Connecticut Duo Aims To Boost Penn State In Fall
STATE COLLEGE, Pa. (AP) — A powerful one-two punch of former top prep prospects from Connecticut could give Penn State a big boost this fall.
Tailback Silas Redd and linebacker Khairi Fortt both headed west from New England last year to sign on with coach Joe Paterno. Both players contributed as freshmen in 2010, especially Redd, the backup to school career-rushing leader Evan Royster.
After a spring practice with more snaps, Redd and Fortt appear poised to take on more responsibilities when the Nittany Lions reconvene for preseason camp in August, ready to fulfill the promise assigned to Connecticut’s top two recruits in 2009.
Redd admitted to feeling pressure to replace Royster, a three-year starter.
“A little bit, a little bit,” Redd said after Saturday’s Blue-White game. “But naturally I’m ready to take it on and it’s something I accept.”
There should be a healthy dose of younger players in spotlight positions assuming a heavier load in Happy Valley. Fortt and rising junior Gerald Hodges could be the new linebackers on the outside, flanking redshirt junior Michael Mauti in the middle to give
JoePa an athletic trio on the defense’s marquee unit.
Jordan Hill looks like he’ll take over at defensive tackle after backing up Ollie Ogbu last year as a sophomore and getting shuttled down a spot down at times to help at injury-depleted defensive end.
Most Penn State fans know about Rob Bolden and his time-share at quarterback as a freshman last year with Matt McGloin. The quarterback job remained open at the end of spring practice, and Bolden is still weighing a transfer.
There’s another important job open in the offensive backfield that’s not drawing quite as much as attention.
At tailback, Stephfon Green is the veteran but injury-prone speedster. Brandon Beachum is the power back coming back from a knee injury. Curtis Dukes is another big runner at 6-foot-1 and 246 pounds trying to make an impression for more playing time in his sophomore year.
But no one has flashed as much potential as Redd. He’s got a spin move that can make linebackers dizzy, and coaches like his vision and footwork, too.
Redd ran for 24 yards on nine carries in the rain-shortened Blue-White game, and had 437 yards and two touchdowns on 77 carries in 2010.
“I work best in space, I think everybody knows that from (last) season.
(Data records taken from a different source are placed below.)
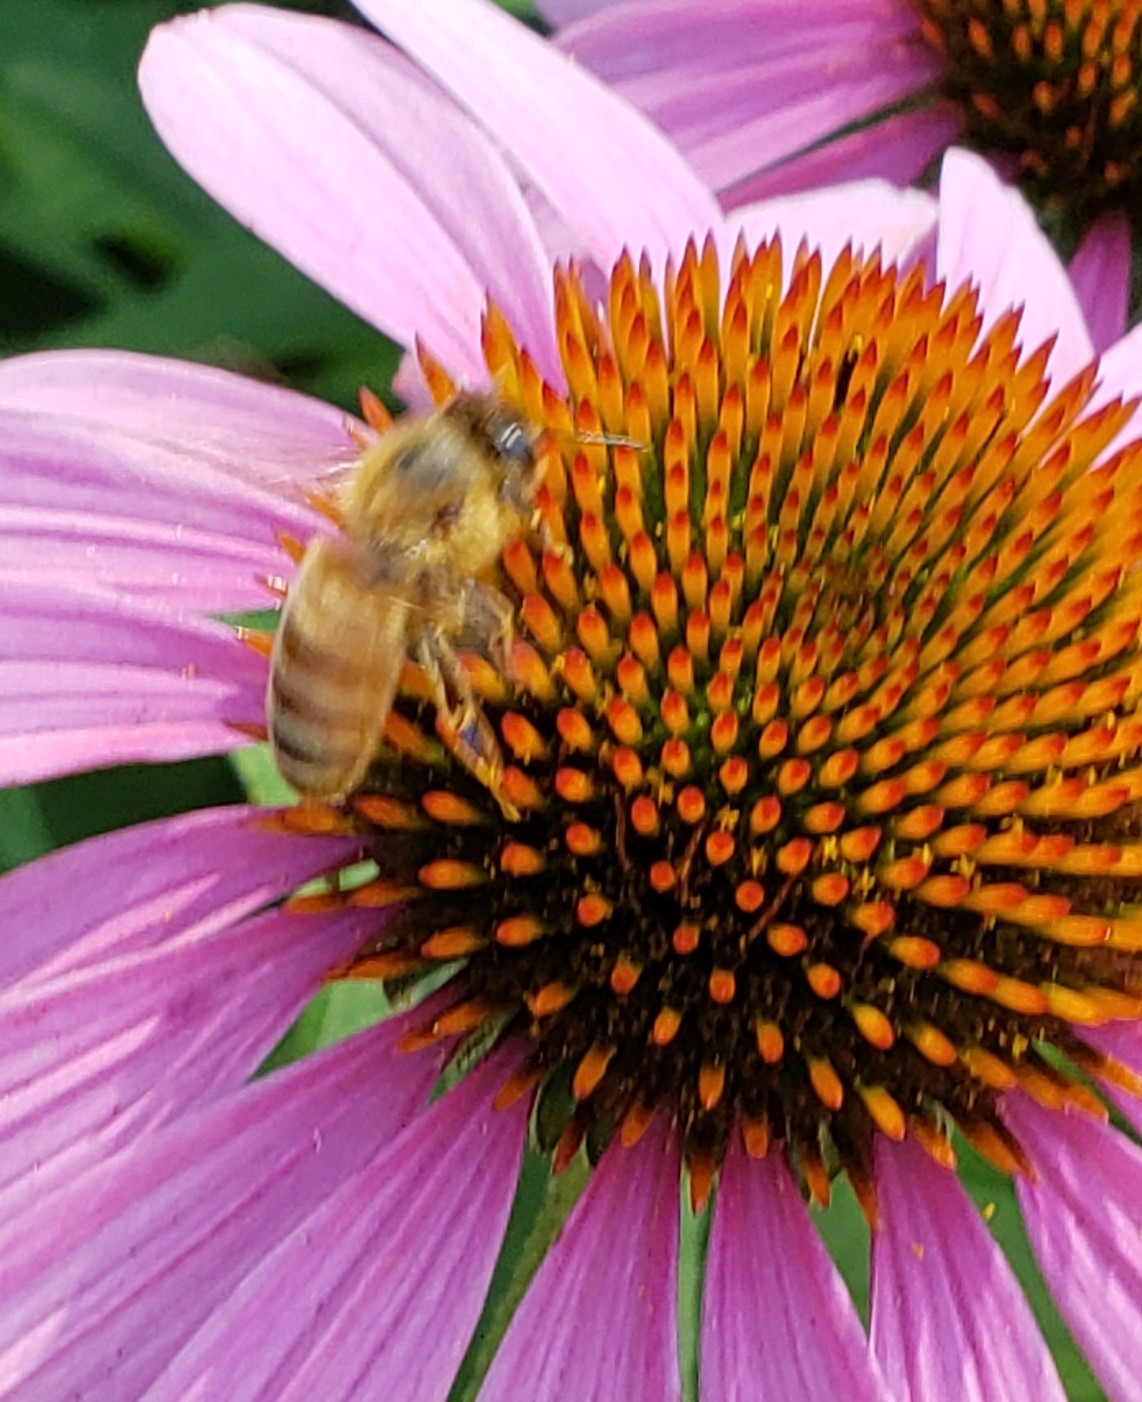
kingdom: Animalia
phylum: Arthropoda
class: Insecta
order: Hymenoptera
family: Apidae
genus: Apis
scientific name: Apis mellifera
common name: Honey bee
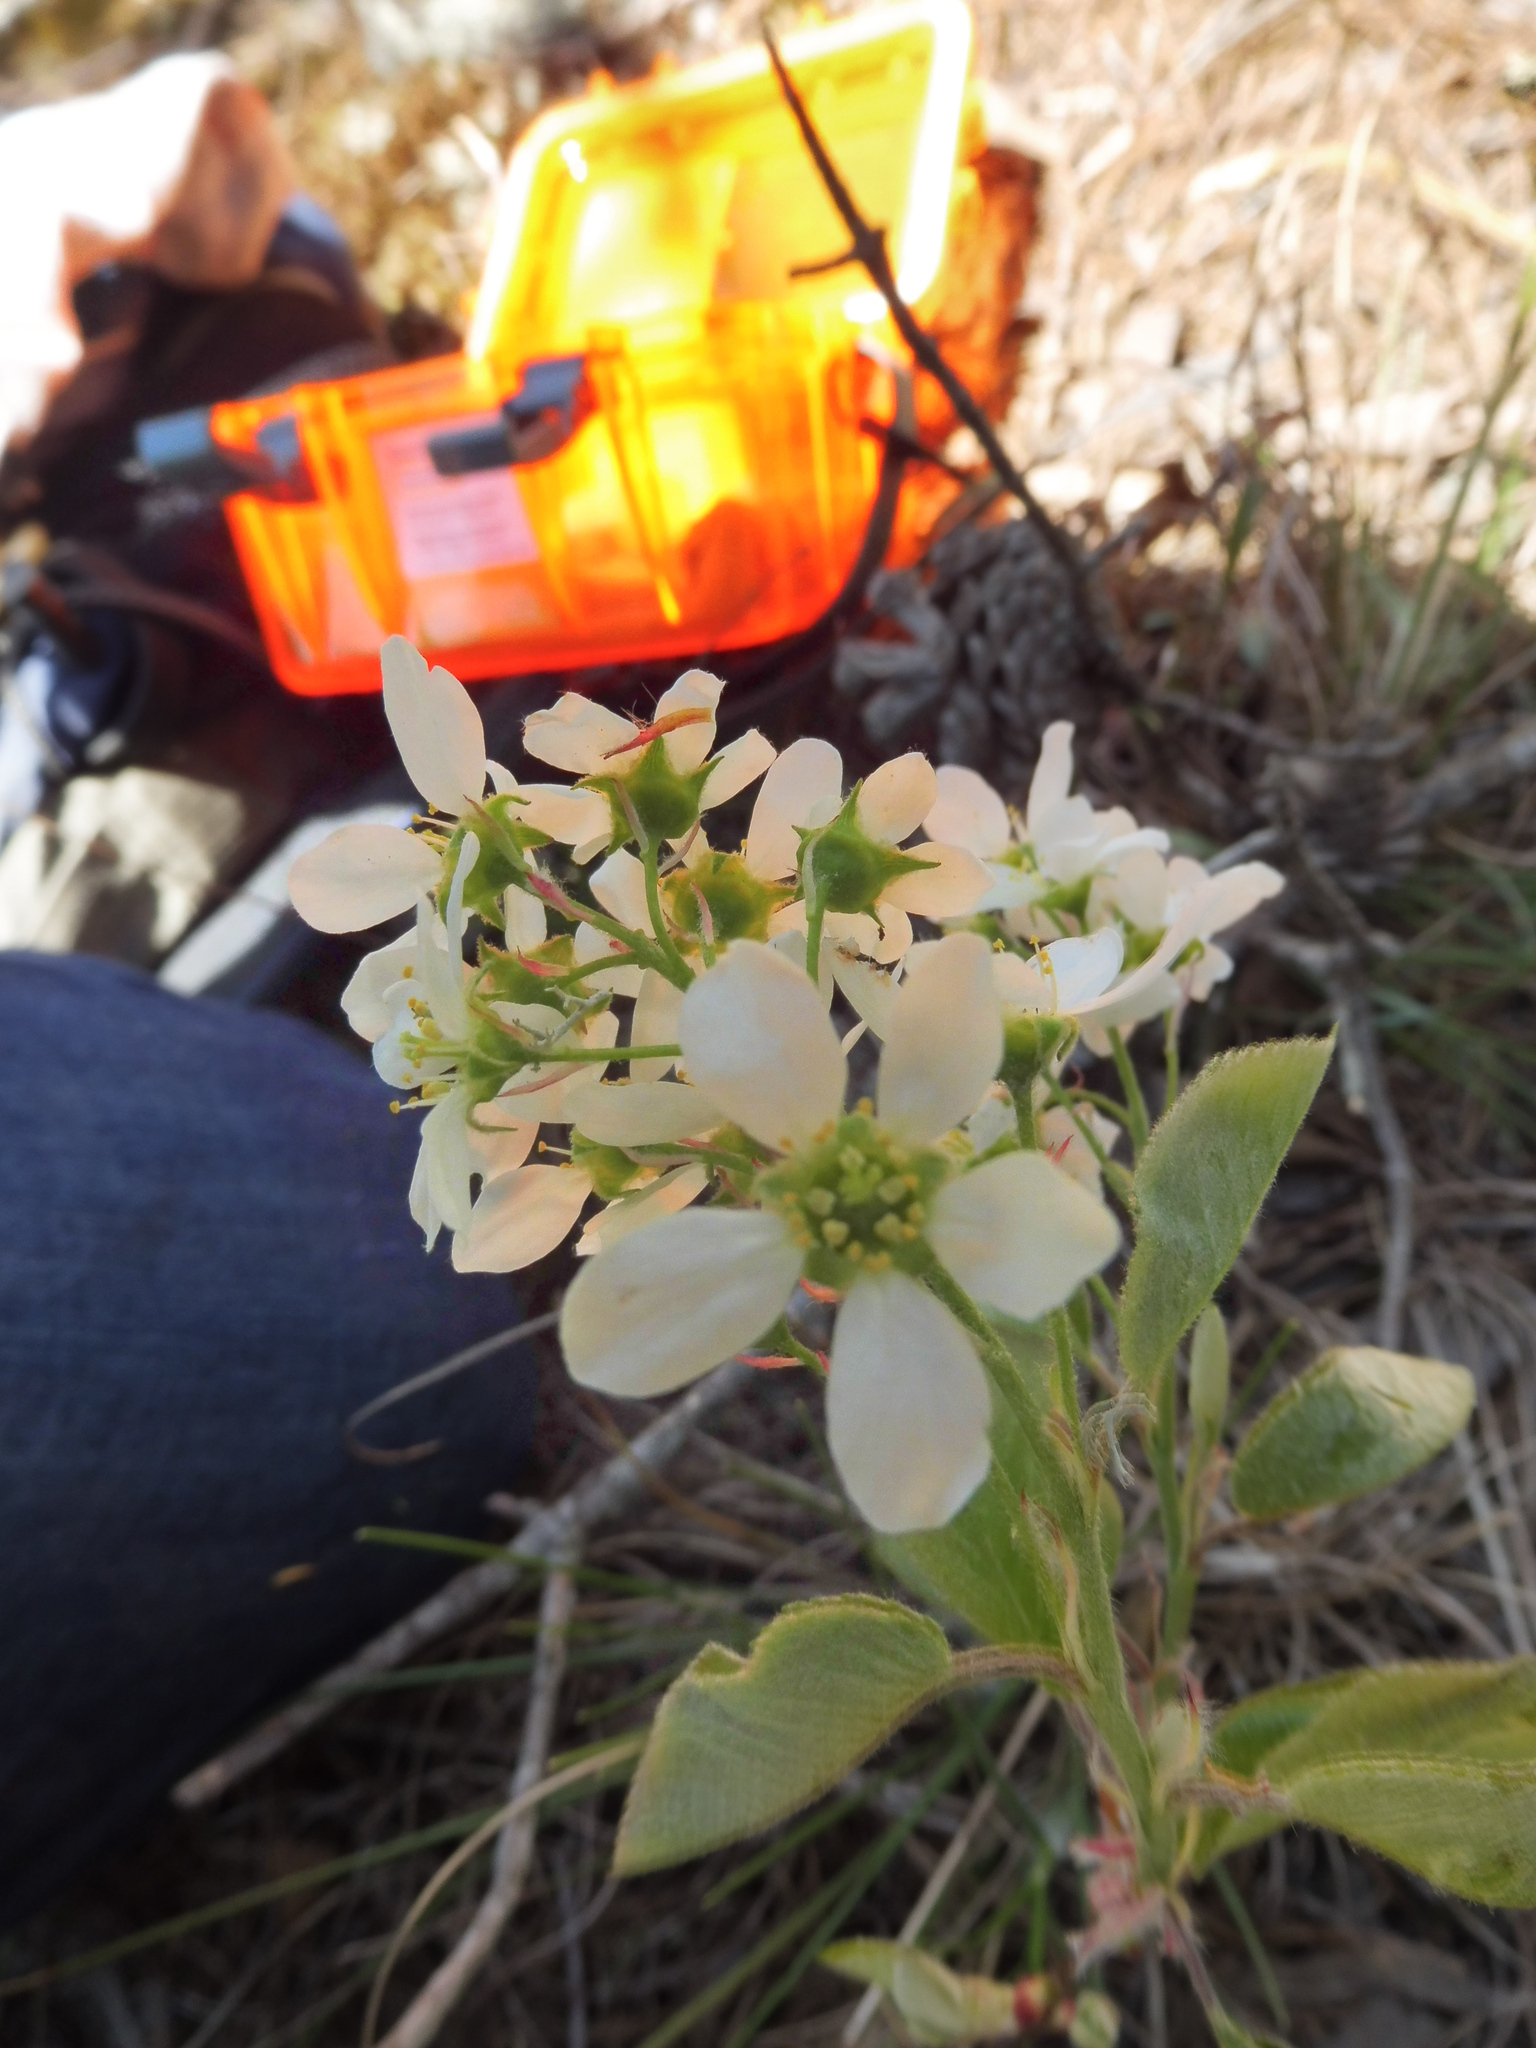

If we get me out in space, I can make the rest happen,” Redd said.
Just 19, Redd already has a keen appreciation for tailback royalty. He watched Walter Payton videos growing up and studied up on film of Barry Sanders and Eric Dickerson to try an incorporate their strengths into his game.
But under old-school Paterno, Penn State tailbacks must learn to block — and block well, too — to see the field.
“As far as just running with the football, two or three of those kids are pretty good,” Paterno said. “But right now that’s one of the things that I’ve got to (address) when I talk to them on Monday, some of these guys have got to do a little homework and start studying exactly what they may have to do in the way of blocking.”
Redd, of Norwalk, Conn., was listed by Rivals.com as Connecticut’s top prep prospect in 2009, one spot ahead of Fortt, who attended high school in Stamford. They became friends while attending summer football camp at Penn State.
Fortt had 17 tackles last season, 11 coming in the 33-13 loss to Illinois after injuries to Mauti and Hodges forced him into the lineup. Fortt and Hodges received more snaps this spring with rising senior Nathan Stupar, another potential starter, limited by a hamstring injury.
“I’ve always received words of inspiration on the Penn State story and what “Linebacker U” means to this program,” Fortt said. “It’s not just an ordinary linebacker crew, it’s Penn State’s linebacker crew. You’ve got to be serious, aggressive, relentless and focused.”
Fortt’s potential can be judged by his jersey number, 11. In the past dozen years, linebacking standouts LaVar Arrington and Navorro Bowman have worn the number.